O problema central do livro A República, escrito por Platão* já faz um bom tempo (século 4 a.C.), é a moralidade de um governo.
A sociedade perfeita, tal qual descrita pelo imortal grego, dependia de trabalhadores, escravos e comerciantes. Já a classe guardiã era a responsável por proteger a cidade. Platão afirma: os próprios guardiões irão se proteger deles mesmos.
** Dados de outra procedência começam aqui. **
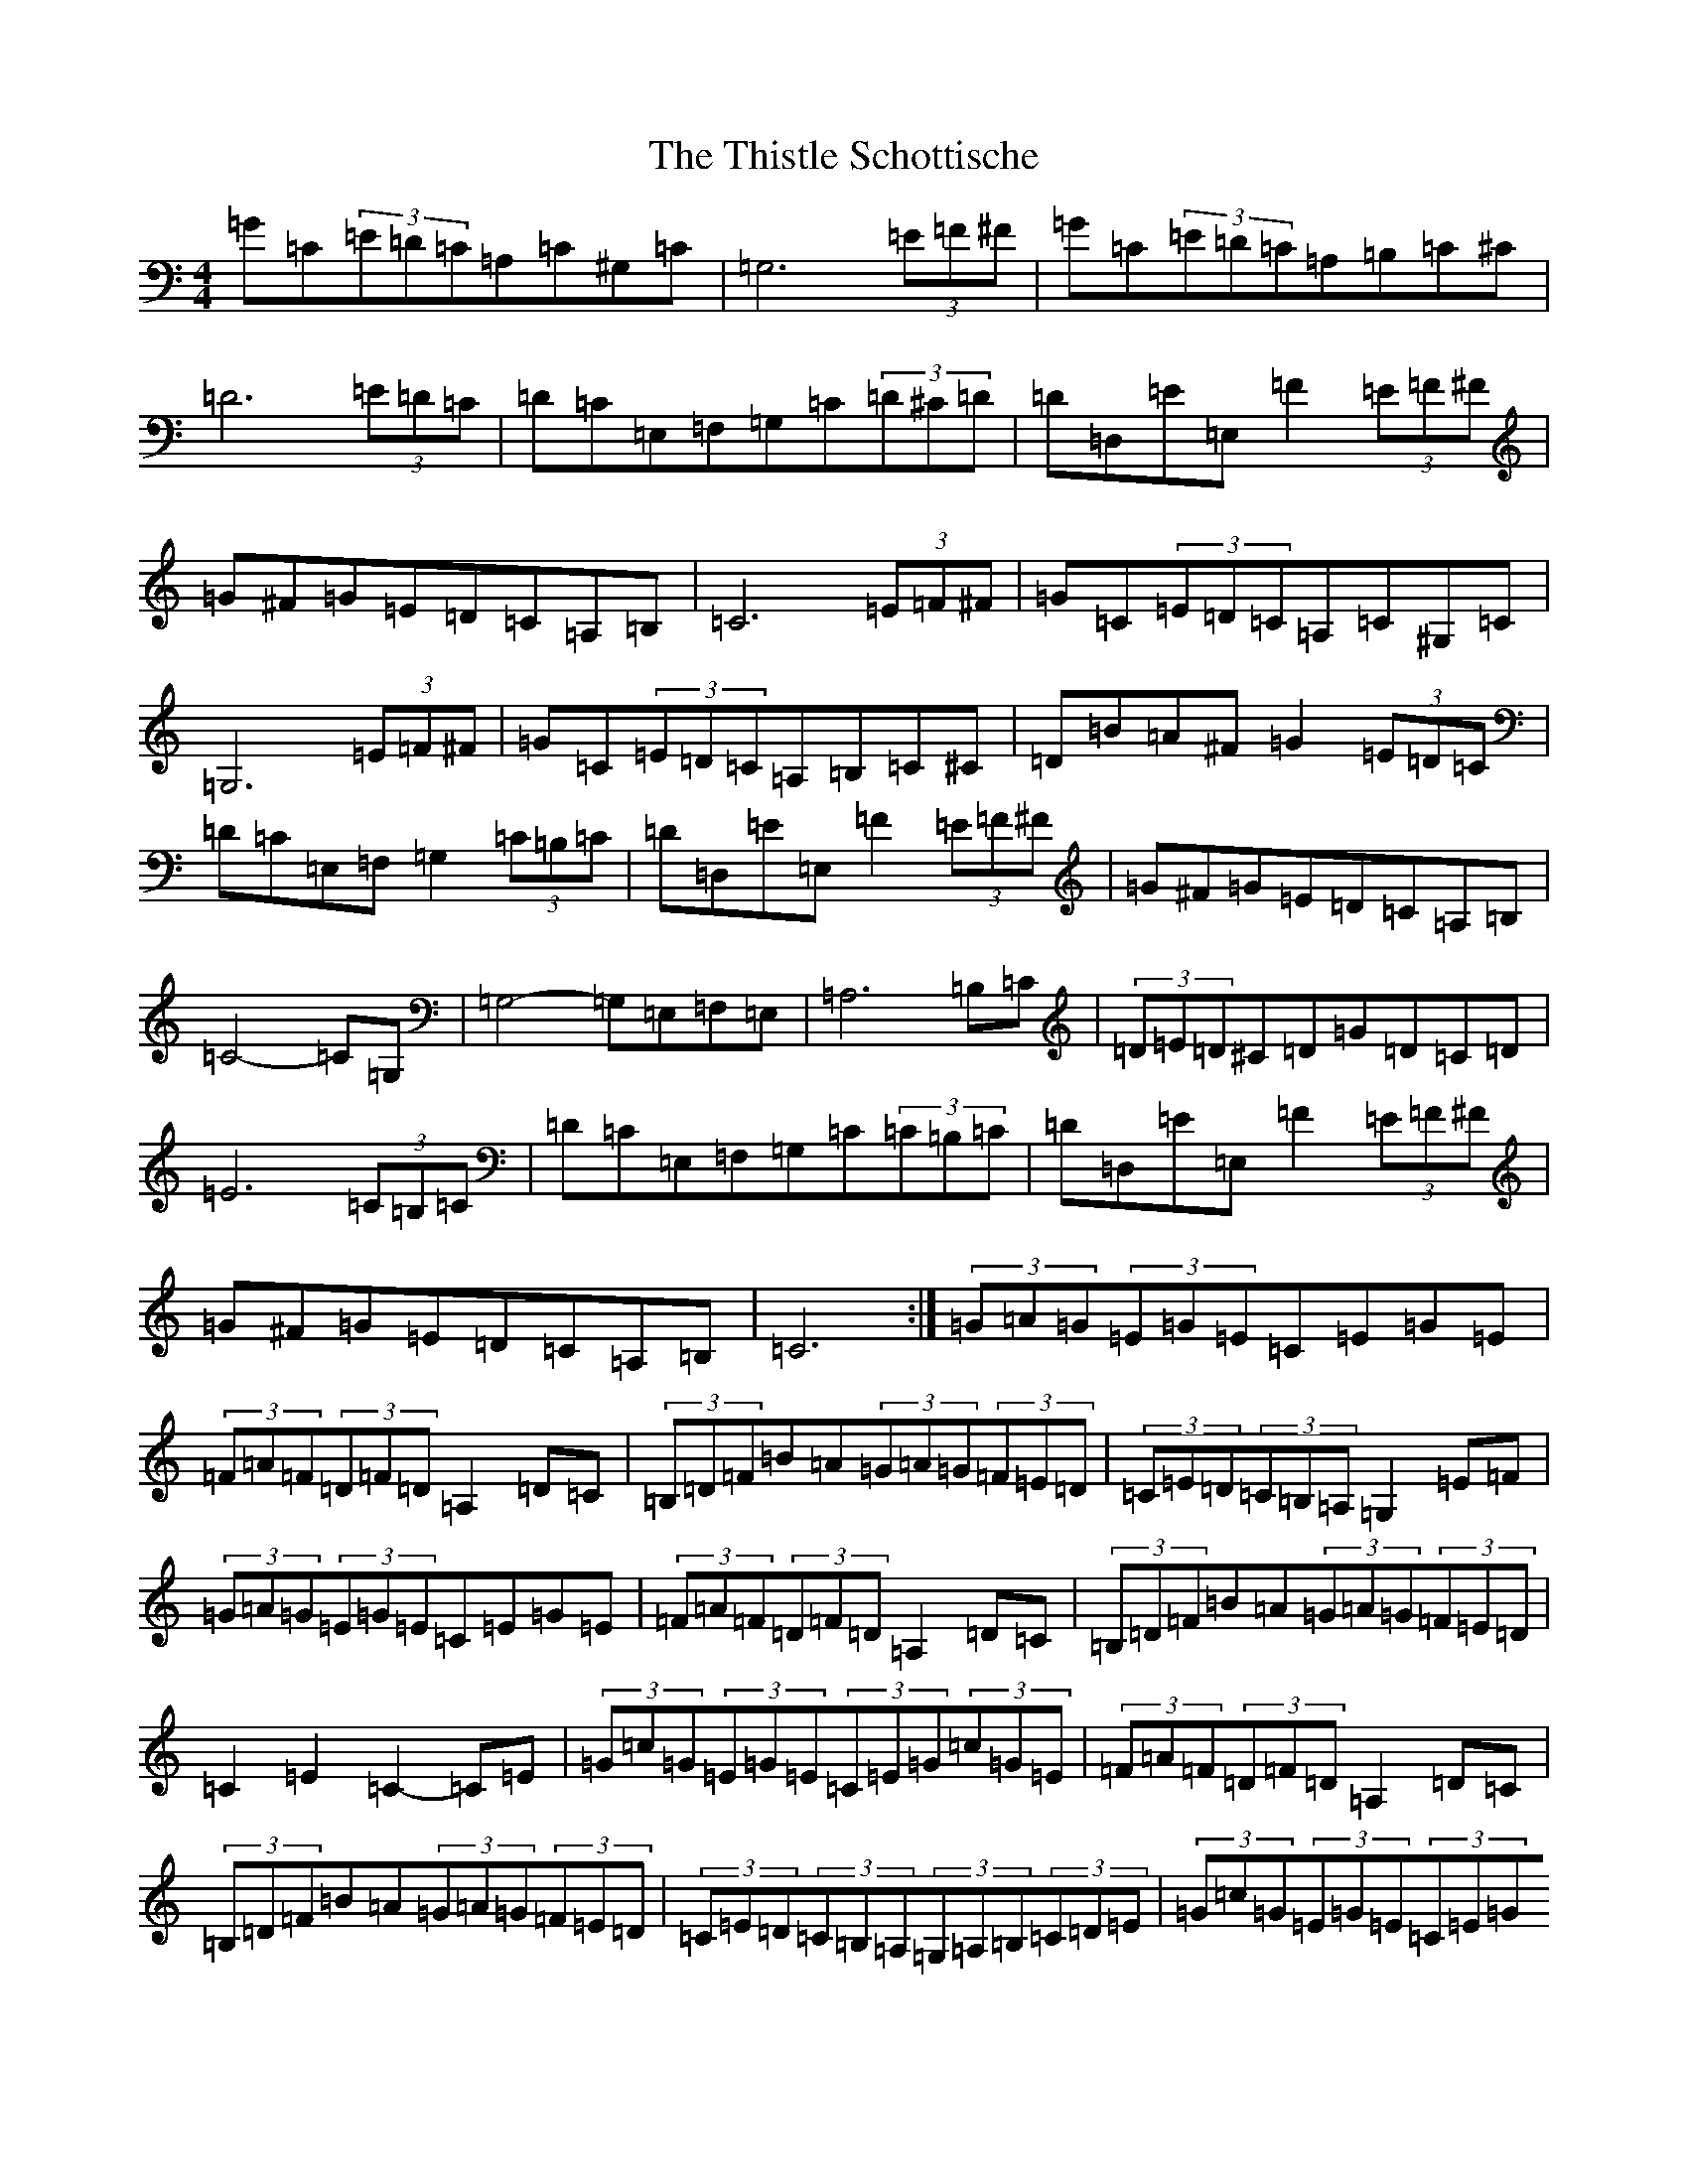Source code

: X: 20970
T: Thistle Schottische, The
S: https://thesession.org/tunes/10294#setting20284
Z: G Major
R: barndance
M:4/4
L:1/8
K: C Major
=G=C(3=E=D=C=A,=C^G,=C|=G,6(3=E=F^F|=G=C(3=E=D=C=A,=B,=C^C|=D6(3=E=D=C|=D=C=E,=F,=G,=C(3=D^C=D|=D=D,=E=E,=F2(3=E=F^F|=G^F=G=E=D=C=A,=B,|=C6(3=E=F^F|=G=C(3=E=D=C=A,=C^G,=C|=G,6(3=E=F^F|=G=C(3=E=D=C=A,=B,=C^C|=D=B=A^F=G2(3=E=D=C|=D=C=E,=F,=G,2(3=C=B,=C|=D=D,=E=E,=F2(3=E=F^F|=G^F=G=E=D=C=A,=B,|=C4-=C=G,|=G,4-=G,=E,=F,=E,|=A,6=B,=C|(3=D=E=D^C=D=G=D=C=D|=E6(3=C=B,=C|=D=C=E,=F,=G,=C(3=C=B,=C|=D=D,=E=E,=F2(3=E=F^F|=G^F=G=E=D=C=A,=B,|=C6:|(3=G=A=G(3=E=G=E=C=E=G=E|(3=F=A=F(3=D=F=D=A,2=D=C|(3=B,=D=F=B=A(3=G=A=G(3=F=E=D|(3=C=E=D(3=C=B,=A,=G,2=E=F|(3=G=A=G(3=E=G=E=C=E=G=E|(3=F=A=F(3=D=F=D=A,2=D=C|(3=B,=D=F=B=A(3=G=A=G(3=F=E=D|=C2=E2=C2-=C=E|(3=G=c=G(3=E=G=E(3=C=E=G(3=c=G=E|(3=F=A=F(3=D=F=D=A,2=D=C|(3=B,=D=F=B=A(3=G=A=G(3=F=E=D|(3=C=E=D(3=C=B,=A,(3=G,=A,=B,(3=C=D=E|(3=G=c=G(3=E=G=E(3=C=E=G(3=c=G=E|(3=F=A=F(3=D=F=D(3=A,=D=F(3=A=F=D|(3=B,=D=F=B=A(3=G=A=G(3=F=E=D|(3=C=E=G(3=c=G=E=C2|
Percebe-se facilmente a conexão da obra e da frase com as históricas tentativas de as civilizações modernas e democráticas atacarem o problema (insolúvel?) de uma eventual falta de moralidade de seus guardiões através da ferramenta político-legal da separação dos Poderes.
A ideia central é nunca deixar relevante parcela de poder ficar concentrada na mão de um determinado grupo (Executivo, Legislativo, Judiciário), que poderia se unir em torno de seus interesses comuns e com isso ignorar o dever cívico e humanitário de "guardar os irmãos em necessidade".
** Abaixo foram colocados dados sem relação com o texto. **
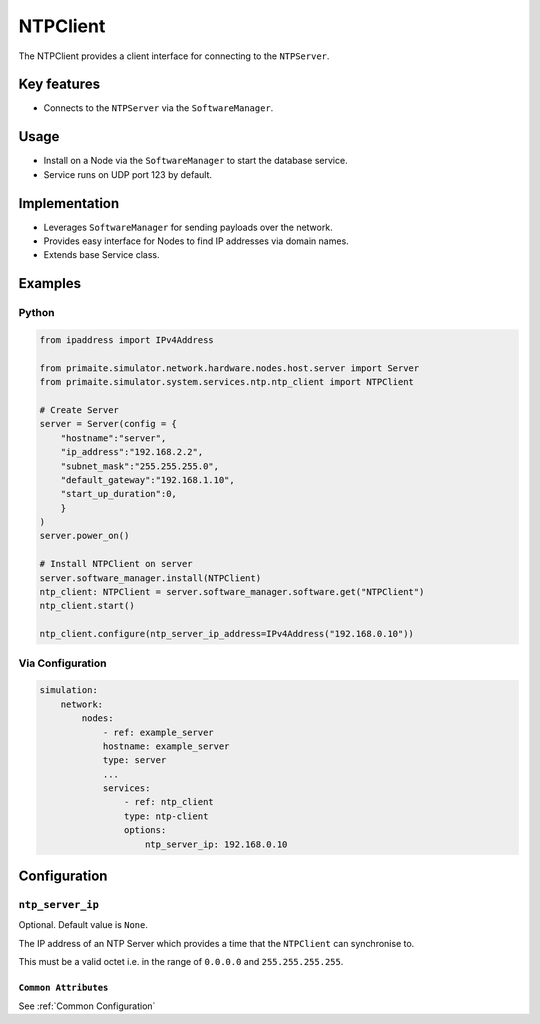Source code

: .. only:: comment

    © Crown-owned copyright 2025, Defence Science and Technology Laboratory UK

.. _NTPClient:

NTPClient
#########

The NTPClient provides a client interface for connecting to the ``NTPServer``.

Key features
============

- Connects to the ``NTPServer`` via the ``SoftwareManager``.

Usage
=====

- Install on a Node via the ``SoftwareManager`` to start the database service.
- Service runs on UDP port 123 by default.

Implementation
==============

- Leverages ``SoftwareManager`` for sending payloads over the network.
- Provides easy interface for Nodes to find IP addresses via domain names.
- Extends base Service class.


Examples
========

Python
""""""

.. code-block:: python

    from ipaddress import IPv4Address

    from primaite.simulator.network.hardware.nodes.host.server import Server
    from primaite.simulator.system.services.ntp.ntp_client import NTPClient

    # Create Server
    server = Server(config = {
        "hostname":"server",
        "ip_address":"192.168.2.2",
        "subnet_mask":"255.255.255.0",
        "default_gateway":"192.168.1.10",
        "start_up_duration":0,
        }
    )
    server.power_on()

    # Install NTPClient on server
    server.software_manager.install(NTPClient)
    ntp_client: NTPClient = server.software_manager.software.get("NTPClient")
    ntp_client.start()

    ntp_client.configure(ntp_server_ip_address=IPv4Address("192.168.0.10"))


Via Configuration
"""""""""""""""""

.. code-block:: yaml

    simulation:
        network:
            nodes:
                - ref: example_server
                hostname: example_server
                type: server
                ...
                services:
                    - ref: ntp_client
                    type: ntp-client
                    options:
                        ntp_server_ip: 192.168.0.10

Configuration
=============

``ntp_server_ip``
"""""""""""""""""

Optional. Default value is ``None``.

The IP address of an NTP Server which provides a time that the ``NTPClient`` can synchronise to.

This must be a valid octet i.e. in the range of ``0.0.0.0`` and ``255.255.255.255``.

``Common Attributes``
^^^^^^^^^^^^^^^^^^^^^

See :ref:`Common Configuration`
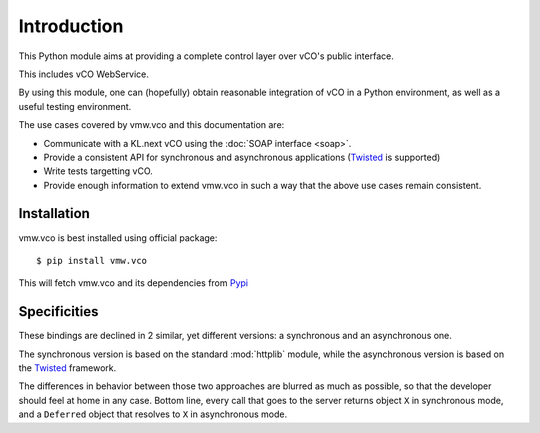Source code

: ==============
 Introduction
==============

This Python module aims at providing a complete control layer over vCO's
public interface.

This includes vCO WebService.

By using this module, one can (hopefully) obtain reasonable integration of vCO
in a Python environment, as well as a useful testing environment.

The use cases covered by vmw.vco and this documentation are:

* Communicate with a KL.next vCO using the :doc:`SOAP interface <soap>`.
* Provide a consistent API for synchronous and asynchronous applications
  (`Twisted <http://www.twistedmatric.com/>`_ is supported)
* Write tests targetting vCO.
* Provide enough information to extend vmw.vco in such a way that the above use
  cases remain consistent.

Installation
============

vmw.vco is best installed using official package::

  $ pip install vmw.vco

This will fetch vmw.vco and its dependencies from `Pypi <http://pypi.python.org>`_

Specificities
=============

These bindings are declined in 2 similar, yet different versions: a synchronous
and an asynchronous one.

The synchronous version is based on the standard :mod:`httplib` module, while
the asynchronous version is based on the `Twisted
<http://www.twistedmatrix.com>`_ framework.

The differences in behavior between those two approaches are blurred as much as
possible, so that the developer should feel at home in any case.  Bottom line,
every call that goes to the server returns object ``X`` in synchronous mode,
and a ``Deferred`` object that resolves to ``X`` in asynchronous mode.
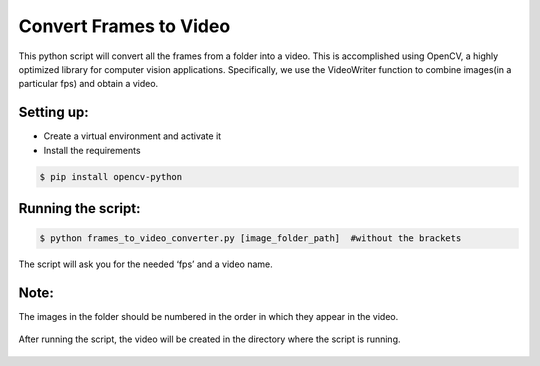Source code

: Convert Frames to Video
=======================

|checkout|

This python script will convert all the frames from a folder into a
video. This is accomplished using OpenCV, a highly optimized library for
computer vision applications. Specifically, we use the VideoWriter
function to combine images(in a particular fps) and obtain a video.

Setting up:
-----------

-  Create a virtual environment and activate it
-  Install the requirements

.. code:: sh

     $ pip install opencv-python

Running the script:
-------------------

.. code:: sh

     $ python frames_to_video_converter.py [image_folder_path]  #without the brackets

The script will ask you for the needed ‘fps’ and a video name.

Note:
-----

The images in the folder should be numbered in the order in which they
appear in the video.

.. figure:: frames.JPG
   :alt: Pendulum frames images

After running the script, the video will be created in the directory
where the script is running.

.. figure:: video.gif
   :alt: frames_video

.. |checkout| image:: https://forthebadge.com/images/badges/check-it-out.svg
  :target: https://github.com/HarshCasper/Rotten-Scripts/tree/master/Python/Frames_to_Video_converter/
Bem, a julgar pelo horripilante espetáculo televisionado na última quarta-feira, não está funcionando a saída proposta por Platão.
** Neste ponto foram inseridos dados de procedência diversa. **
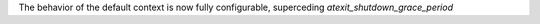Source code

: The behavior of the default context is now fully configurable, superceding `atexit_shutdown_grace_period`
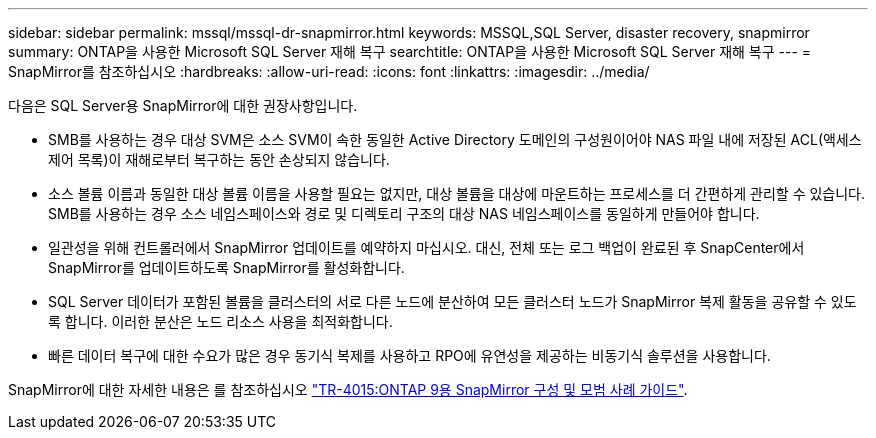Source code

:---
sidebar: sidebar 
permalink: mssql/mssql-dr-snapmirror.html 
keywords: MSSQL,SQL Server, disaster recovery, snapmirror 
summary: ONTAP을 사용한 Microsoft SQL Server 재해 복구 
searchtitle: ONTAP을 사용한 Microsoft SQL Server 재해 복구 
---
= SnapMirror를 참조하십시오
:hardbreaks:
:allow-uri-read: 
:icons: font
:linkattrs: 
:imagesdir: ../media/


[role="lead"]
다음은 SQL Server용 SnapMirror에 대한 권장사항입니다.

* SMB를 사용하는 경우 대상 SVM은 소스 SVM이 속한 동일한 Active Directory 도메인의 구성원이어야 NAS 파일 내에 저장된 ACL(액세스 제어 목록)이 재해로부터 복구하는 동안 손상되지 않습니다.
* 소스 볼륨 이름과 동일한 대상 볼륨 이름을 사용할 필요는 없지만, 대상 볼륨을 대상에 마운트하는 프로세스를 더 간편하게 관리할 수 있습니다. SMB를 사용하는 경우 소스 네임스페이스와 경로 및 디렉토리 구조의 대상 NAS 네임스페이스를 동일하게 만들어야 합니다.
* 일관성을 위해 컨트롤러에서 SnapMirror 업데이트를 예약하지 마십시오. 대신, 전체 또는 로그 백업이 완료된 후 SnapCenter에서 SnapMirror를 업데이트하도록 SnapMirror를 활성화합니다.
* SQL Server 데이터가 포함된 볼륨을 클러스터의 서로 다른 노드에 분산하여 모든 클러스터 노드가 SnapMirror 복제 활동을 공유할 수 있도록 합니다. 이러한 분산은 노드 리소스 사용을 최적화합니다.
* 빠른 데이터 복구에 대한 수요가 많은 경우 동기식 복제를 사용하고 RPO에 유연성을 제공하는 비동기식 솔루션을 사용합니다.


SnapMirror에 대한 자세한 내용은 를 참조하십시오 link:https://www.netapp.com/us/media/tr-4015.pdf["TR-4015:ONTAP 9용 SnapMirror 구성 및 모범 사례 가이드"^].
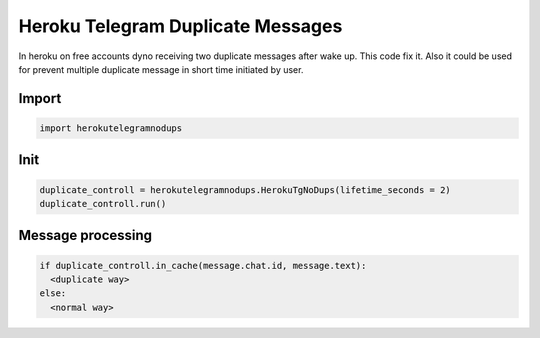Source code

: Heroku Telegram Duplicate Messages
========
In heroku on free accounts dyno receiving two duplicate messages after wake up.
This code fix it. Also it could be used for prevent multiple duplicate message in short time initiated by user.

Import
-------------

.. code-block:: python

  import herokutelegramnodups

Init
-------------

.. code-block:: python

  duplicate_controll = herokutelegramnodups.HerokuTgNoDups(lifetime_seconds = 2)
  duplicate_controll.run()

Message processing
-------------

.. code-block:: python

  if duplicate_controll.in_cache(message.chat.id, message.text):
    <duplicate way>
  else:
    <normal way>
Peguemos o caso da modificação da tributação do PIS/Cofins sobre a gasolina e veremos que, nesse caso, tivemos (i) uma metodologia de cálculo complexa, que dificulta o controle direto da população sobre a moralidade da tributação; (ii) o congresso permite a passagem a uma legislação que lhe retira parte de seu poder de legislar e o transfere ao Executivo, que agora pode modificar a forma de tributação a seu bel prazer; (iii) que esse mecanismo potencialmente inconstitucional foi questionado pela Procuradoria-Geral da República através de Ação Direta de Inconstitucionalidade, sobre a qual um ministro indicado por um presidente da República não parece ter pressa para julgar...
O Brasil do século 21 vive inegavelmente uma crise moral e institucional. Um novo pacto federativo e uma mais transparente e rígida separação dos Poderes se fazem necessários.
Quis custodiet ipsos custodes? O povo brasileiro!?
*O autor do livro A República é Platão e não Sócrates, como publicado até as 16h40min deste domingo (6). O texto já foi corrigido.